Over Spring Break (already over a week ago! I can't believe its been that long) I had the opportunity to go to New Orleans with a group from Wellesley Intervarsity Christian Fellowship. It was an amazing trip! It was also exhausting, and part of me regretted it a little bit when I got back after break even more exhausted than before I left. It was worth it, though.
The main thing we did while we were in New Orleans was work with an organization called Project Homecoming, which is a fairly small organization that was started after Katrina to address the need for houses to be repaired and replaced. It is one of the few such organizations that is still up and running now, many have closed in the years since the storm. There is still so much work to be done. There are families even now (8 years later!) that have not been able to move back to the city. There are also families that are living in substandard conditions because they have not been able to fix their houses. My group was working on a house that was abandoned and had been sitting empty for years. After the storm many families decided to give up their homes or land to the government and move elsewhere rather than trying to fix it themselves. The government owns hundreds of blighted homes and empty plots of land where houses had to be torn down, so sometimes they give these properties to organizations (like Project Homecoming) to rebuild.
It was an amazing (but hard!) week of work. We learned lots (like how to use dangerous power tools and assemble walls and properly put away air hoses so they don't have kinks in them).
|Our work site for the week.|
|I promise, I usually wore safety glasses. Just not|
when this picture was taken...
In the process we learned a lot about each other and had some great conversations about our lives, both within our team and with other members of the community. One day we had the opportunity to talk to a couple who live in the neighborhood we were working in, just a few houses away. It turns out that the husband works with another organization that helps families rebuild their homes, especially when they have dealt with contractor fraud. It was pretty chilly and rainy that morning (we were working outside all week) and they brought us hot chocolate and cookies. It was so nice of them! One day we were also invited to the new homeowners current (rather small) apartment for lunch, and we got to hear some of her story. It was really nice to even a small part of the impact we were able to have on her life and in the neighborhood.
We also learned about the city. On Sunday (the day after we arrived) we went on a bus tour. It was nice to see more of New Orleans, but it was very sobering as well. We drove through some neighborhoods that are full of empty lots where houses used to be, or "blighted" houses that can't be lived in and haven't been torn down or fixed. It was difficult to look at all of the marks still on houses listing who searched the house after the storm, when it was searched, any dangerous conditions found inside the house, and whether any bodies were found in that particular house. It was so sad to see those marks because that meant that house has been standing there abandoned for these past 8 years. We also looked at some of the new levies and learned about some of the factors (many caused by human actions) that caused the storm to be so destructive.
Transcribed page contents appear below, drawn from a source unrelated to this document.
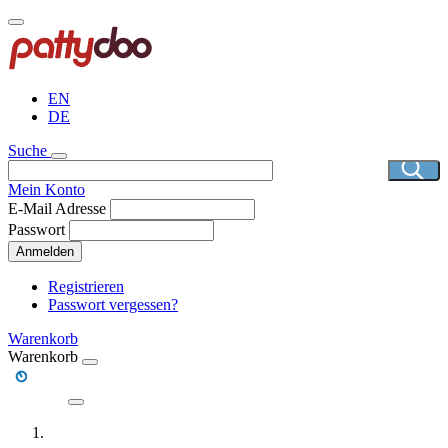
Direkt
zum
Inhalt
EN
DE
Suche
Mein Konto
E-Mail Adresse
Passwort
Anmelden
Registrieren
Passwort vergessen?
Warenkorb
Warenkorb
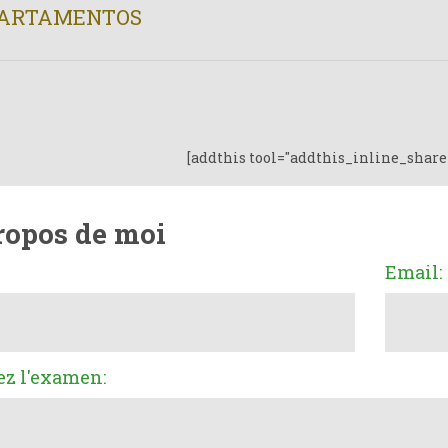
ARTAMENTOS
[addthis tool="addthis_inline_share
ropos de moi
Email:
ez l'examen:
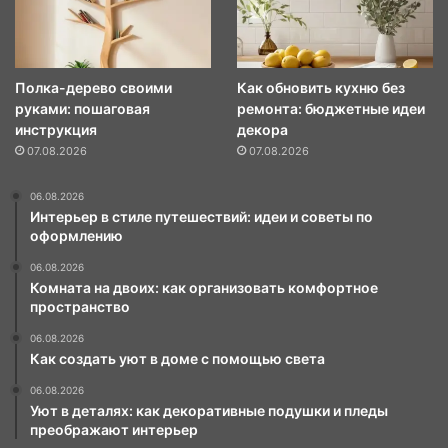
Полка-дерево своими
Как обновить кухню без
руками: пошаговая
ремонта: бюджетные идеи
инструкция
декора
07.08.2026
07.08.2026
06.08.2026
Интерьер в стиле путешествий: идеи и советы по
оформлению
06.08.2026
Комната на двоих: как организовать комфортное
пространство
06.08.2026
Как создать уют в доме с помощью света
06.08.2026
Уют в деталях: как декоративные подушки и пледы
преображают интерьер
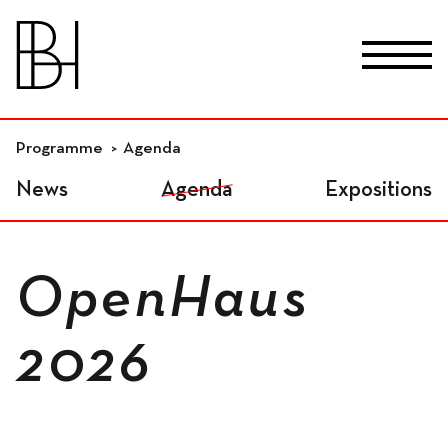
skip_to_content
Fr
De
En
Lieux
Programme
Agenda
News
Agenda
Expositions
Studios résidentiels
OpenHaus
Ateliers indépendants
2026
Espaces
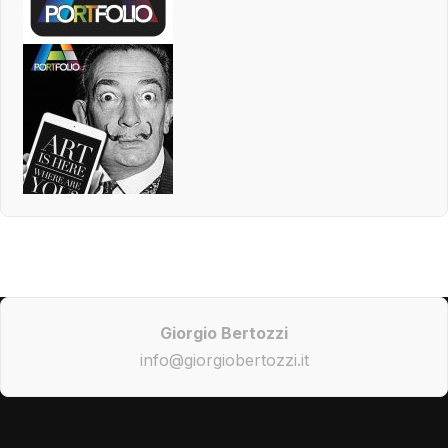
Giorgio Bertozzi
info@giorgiobertozzi.it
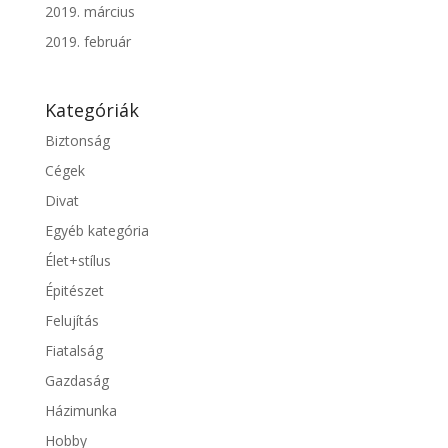
2019. március
2019. február
Kategóriák
Biztonság
Cégek
Divat
Egyéb kategória
Élet+stílus
Épitészet
Felujítás
Fiatalság
Gazdaság
Házimunka
Hobby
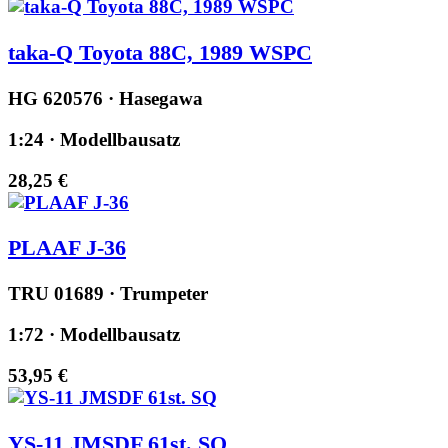
taka-Q Toyota 88C, 1989 WSPC
HG 620576 · Hasegawa
1:24 · Modellbausatz
28,25 €
PLAAF J-36
TRU 01689 · Trumpeter
1:72 · Modellbausatz
53,95 €
YS-11 JMSDF 61st. SQ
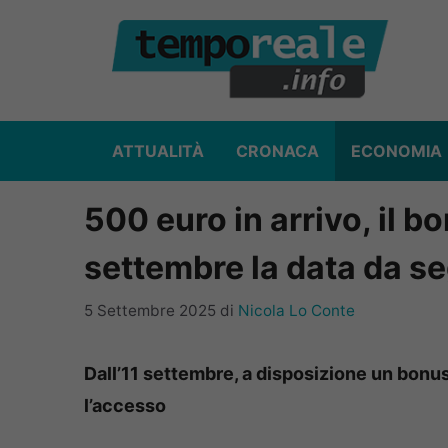
Vai
al
contenuto
ATTUALITÀ
CRONACA
ECONOMIA
500 euro in arrivo, il bonu
settembre la data da s
5 Settembre 2025
di
Nicola Lo Conte
Dall’11 settembre, a disposizione un bonus d
l’accesso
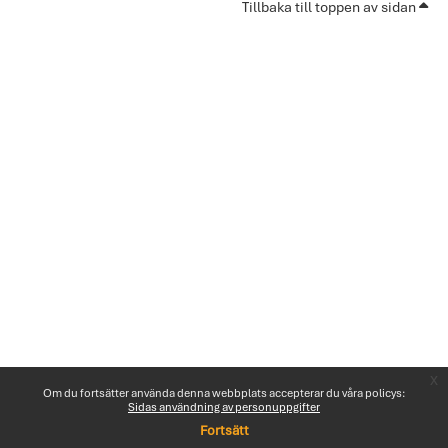
Tillbaka till toppen av sidan
x
Om du fortsätter använda denna webbplats accepterar du våra policys:
Sidas användning av personuppgifter
Fortsätt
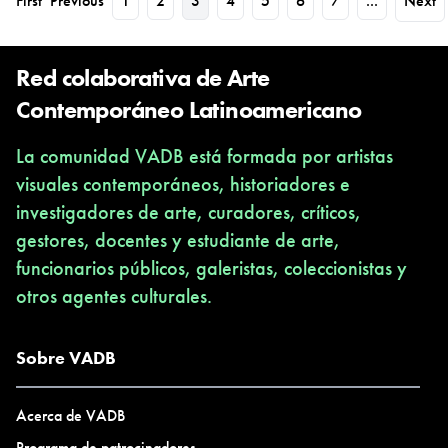
First
Previous
1
2
3
4
5
6
7
...
Next
Red colaborativa de Arte
Contemporáneo Latinoamericano
La comunidad VADB está formada por artistas
visuales contemporáneos, historiadores e
investigadores de arte, curadores, críticos,
gestores, docentes y estudiante de arte,
funcionarios públicos, galeristas, coleccionistas y
otros agentes culturales.
Sobre VADB
Acerca de VADB
Programa de patrocinadores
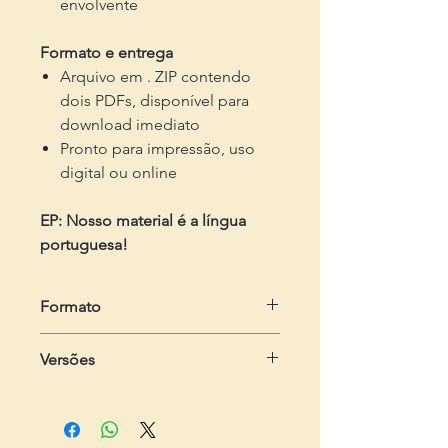
envolvente
Formato e entrega
Arquivo em . ZIP contendo
dois PDFs, disponível para
download imediato
Pronto para impressão, uso
digital ou online
EP: Nosso material é a língua
portuguesa!
Formato
em .zip
Versões
Dois arquivos em .pdf
- Do estudante:
com 1 página, com a
atividade
- Do professor:
com 2 páginas,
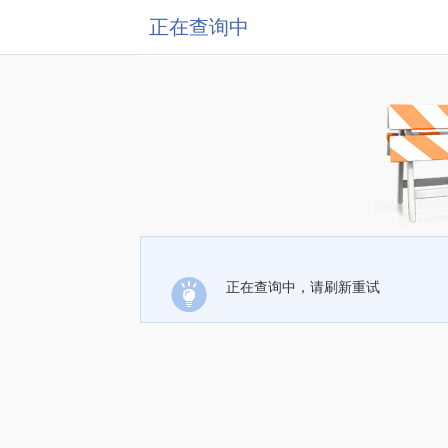
正在查询中
正在查询中，请刷新重试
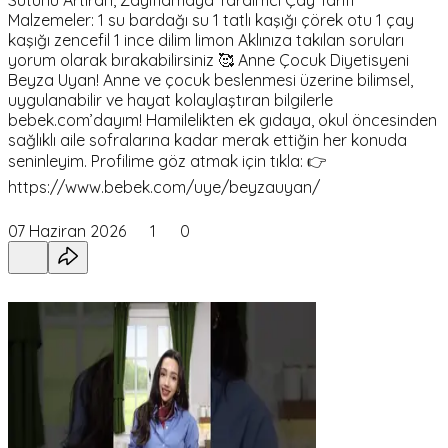
Malzemeler: 1 su bardağı su 1 tatlı kaşığı çörek otu 1 çay
kaşığı zencefil 1 ince dilim limon Aklınıza takılan soruları
yorum olarak bırakabilirsiniz 🥰 Anne Çocuk Diyetisyeni
Beyza Uyan! Anne ve çocuk beslenmesi üzerine bilimsel,
uygulanabilir ve hayat kolaylaştıran bilgilerle
bebek.com’dayım! Hamilelikten ek gıdaya, okul öncesinden
sağlıklı aile sofralarına kadar merak ettiğin her konuda
seninleyim. Profilime göz atmak için tıkla: 👉
https://www.bebek.com/uye/beyzauyan/
07 Haziran 2026
1
0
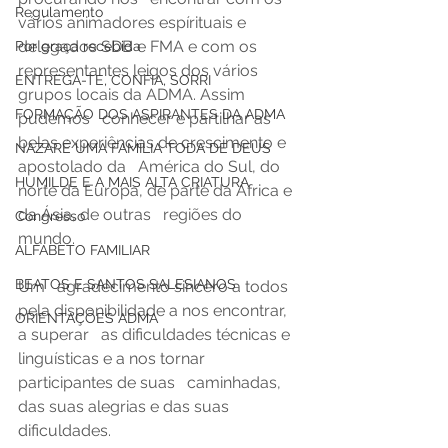
Regulamento
vários animadores espírituais e 
delegados SDB e FMA e com os   
Por graça recebida
representantes leigos dos vários 
ENTREGA-TE, CONFIA, SORRI
grupos locais da ADMA. Assim 
FORMAÇÃO DOS ASPIRANTES DA ADMA
pudemos   conhecer e partilhar as 
belas experiências de crescimento e 
NAZARÉ UMA FAMÍLIA TODA DE DEUS
apostolado da   América do Sul, do 
HUMILDE E A MAIS ALTA CRIATURA
norte da Europa, de parte da África e 
da Ásia, de outras   regiões do 
Congresso
mundo. 
ALFABETO FAMILIAR
BEATOS E SANTOS SALESIANOS
Um   agradecimento sincero a todos 
pela disponibilidade a nos encontrar, 
ORIENTAÇÕES ADMA
a superar   as dificuldades técnicas e 
linguísticas e a nos tornar 
participantes de suas   caminhadas, 
das suas alegrias e das suas 
dificuldades.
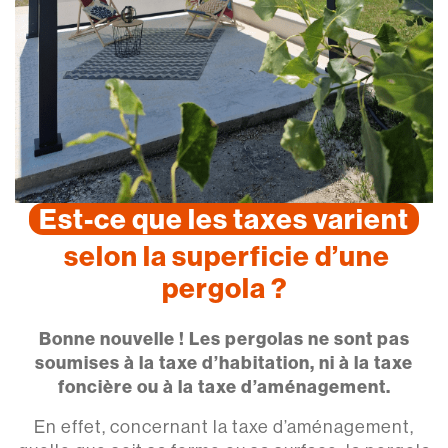
Est-ce que les taxes varient
selon la superficie d’une
pergola ?
Bonne nouvelle ! Les pergolas ne sont pas
soumises à la taxe d’habitation, ni à la taxe
foncière ou à la taxe d’aménagement.
En effet, concernant la taxe d’aménagement,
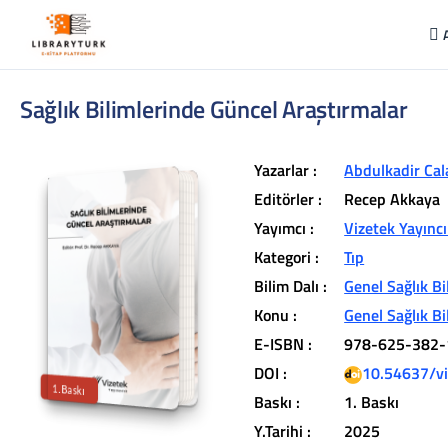
Sağlık Bilimlerinde Güncel Araştırmalar
Yazarlar :
Abdulkadir Cal
Editörler :
Recep Akkaya
Yayımcı :
Vizetek Yayıncı
Kategori :
Tıp
L
ib
r
a
r
y
t
ü
k
lit
e
r
a
r
v
u
c
u
n
u
z
u
n
in
d
Bilim Dalı :
Genel Sağlık Bi
r
Konu :
Genel Sağlık Bi
t
ü
a
E-ISBN :
978-625-382-
iç
e
DOI :
10.54637/v
1.Baskı
Baskı :
1. Baskı
Y.Tarihi :
2025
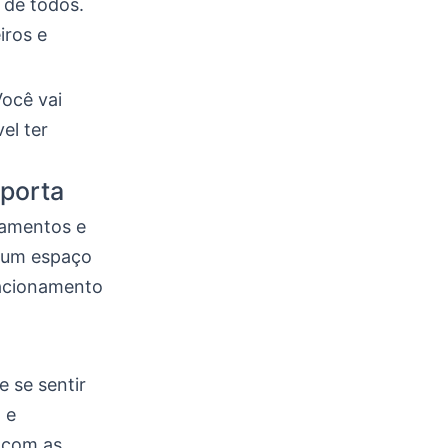
 de todos.
iros e
Você vai
el ter
mporta
samentos e
o um espaço
lacionamento
e se sentir
 e
 com as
|This is a memorial showing the water level during|
the flood compared to the frame of a house.
Of course, we also got to have some fun while we were there. We got beignets and cafe au lait from Cafe Du Monde. We walked around and took silly pictures and saw some interesting people (including many palm readers and a woman who was using a flaming hula hoop). We spent some time by the river, and I marveled at the fact that the Mississippi river is all the way down there too. (I know that sounds silly, but I'm from Minneapolis, and the Mississippi runs right through our city. I've never seen it from anywhere else before.) We also went out to eat, watched a random dance group for a while while eating our beignets, and generally explored the French Quarter. I love going new places and experiencing new cultures (and eating their food!).
While I was at Cafe Du Monde (for the second time, actually) I also saw a group from my high school (in Minneapolis.) I had known they were going to be in New Orleans the same time as me, but I didn't think there was any way that we would see each other. I am glad to say that I was wrong! It was a fairly short encounter, but they were the first people I had seen from home in a while. It was wonderful to have even such a small taste of home while I was so far away. I have really been missing my friends and family lately, so it was a wonderful time to run into them.
I made lots of new friends on this trip. 19 students from Wellesley went, only 4 or 5 of which I knew before. It amazed me how well we got to know each other after only a week! There is something magical about the combination of travelling, volunteering/working, having adventures, and living in not so wonderful accommodations that cements friendships faster than anything else I have experienced. That is something that we can all take back to campus with us. The trip itself may be over, but many of the things we learned and the friendships we made will last for much longer. That has always been one of my favorite parts about trips like this.
I really wish I was able to tell you all every detail (but I also know that none of you would read a blog post that long!). I feel very fortunate to have had the opportunity to travel and have all of these adventures, but even more importantly to devote a week of my time to serving others. It makes me wonder why I devote so little time to serving the community where I am right now. I think experiences like this can be a good reminder to not only serve those far away, but to recognize the needs in our own backyards and do what we can to help. We are all so fortunate to have all of the things that we do, and there is always somebody somewhere, whether in Louisiana or in the room down the hall, that could use our help.